Looking for recommendations on factory ammo for whitetail hunting.


----------



## Hunter454 (Aug 19, 2012)

I think the Hornady XTP would be an excellent round, I've only shot them out of my 44 mag rifle but hope to do some "research" with my handgun this season, I've been very impressed with the bullet thus far


----------



## SCDieselDawg (Aug 20, 2012)

I shoot the 210 grain soft point from Remington in mine but have no experience with it on an animal yet.


----------



## pacecars (Aug 21, 2012)

Corbon 250gr hardcast loads

http://www.ammunitiontogo.com/product_info.php/pName/20rds-41-mag-corbon-hunter-250gr-hard-cast-ammo

http://www.shopcorbon.com/CORBON-Hunter/41-Rem-Mag-250gr-CORBON-Hunter-HC/HT41250HC-20/300/Product


----------



## frankwright (Aug 21, 2012)

I have successfully killed deer with the .41 magnum using the Hornady XTP, The Remington JSP and a hard cast SWC.

None killed the deer any quicker or better than the other. They always go right down if you hit them right. 

I actually lean towards the JSP over the XTP. The XTP is designed to penetrate a certain distance and then rapidly expand to cause massive damage to stop a human and it does that very well.
A JSP will allow the soft nose to expand making a big hole but it will also penetrate more in my experiences, and usually exit the deer leaving a nice blood trail if you needed it. The SWC will do about the same.
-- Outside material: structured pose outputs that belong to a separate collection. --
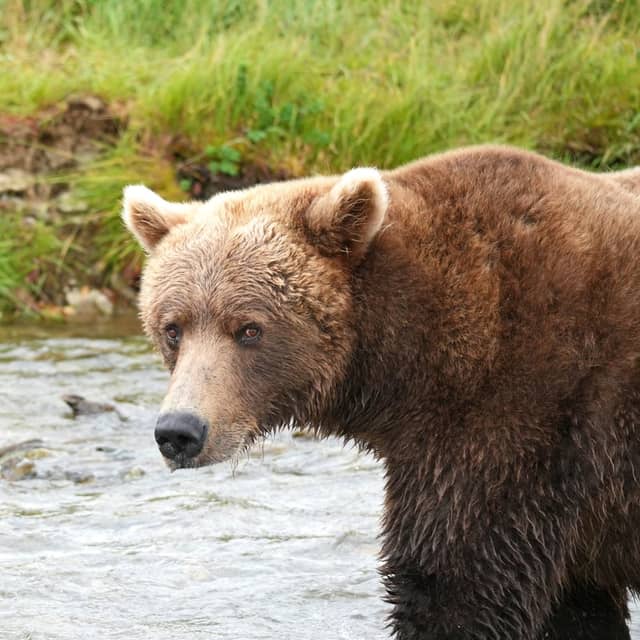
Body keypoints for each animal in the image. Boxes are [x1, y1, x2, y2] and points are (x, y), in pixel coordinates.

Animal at [122, 145, 640, 639]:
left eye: (249, 329)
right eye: (173, 327)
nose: (179, 431)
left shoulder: (517, 425)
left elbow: (458, 587)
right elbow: (576, 607)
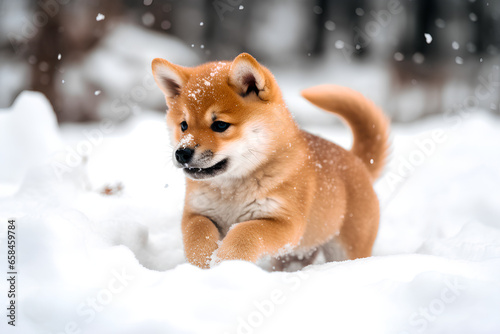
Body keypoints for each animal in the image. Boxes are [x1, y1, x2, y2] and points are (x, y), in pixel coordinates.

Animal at [150, 53, 388, 270]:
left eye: (220, 125)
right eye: (183, 125)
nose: (182, 153)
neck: (232, 192)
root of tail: (357, 161)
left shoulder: (285, 223)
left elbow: (245, 232)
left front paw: (226, 263)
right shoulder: (197, 213)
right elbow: (198, 234)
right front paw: (203, 264)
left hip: (346, 247)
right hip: (295, 254)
But like I originally said, any of them will work very well if you do your part. Good Luck!


----------



## Larry Rooks (Sep 4, 2012)

I like the cast SWC better than anything for hunting, LOTS cheaper, penetrate very well and do as much
internal damage as any other if you consider the penetration too.  A HP may expand more but usually
penetration is less.  You gotta have that penetration and
preferably that EXIT hole too.  I have yet to have a deer or hog walk away from a 215 gr cast SWC in 41 mag.
I also use em in any other hunting handgun, 275 gr in 44 mag, 255 gr SWC in 45 Colt, 180 gr SILH in 357 mag


----------



## kweidner (Oct 18, 2012)

the barnes 180 works great too.  A little pricey though. Xtp, deep curl speer or barnes will all get the job done factory wise.  Never had one walk away.  Furthest one ever went with any was about 30 yds.  Been casting for years now but somehow always end up shooting them with the jacketed.  It's always just worked.  I am about to order a mould from accurate for my .41.  Swc will do it to from what i have read.  All i shoot in my sbh 44 is my cast.  I keep it on my hip during rifle season if I have rifle with me.  If hadgun only I take my custom 29 or my 741 dw.


----------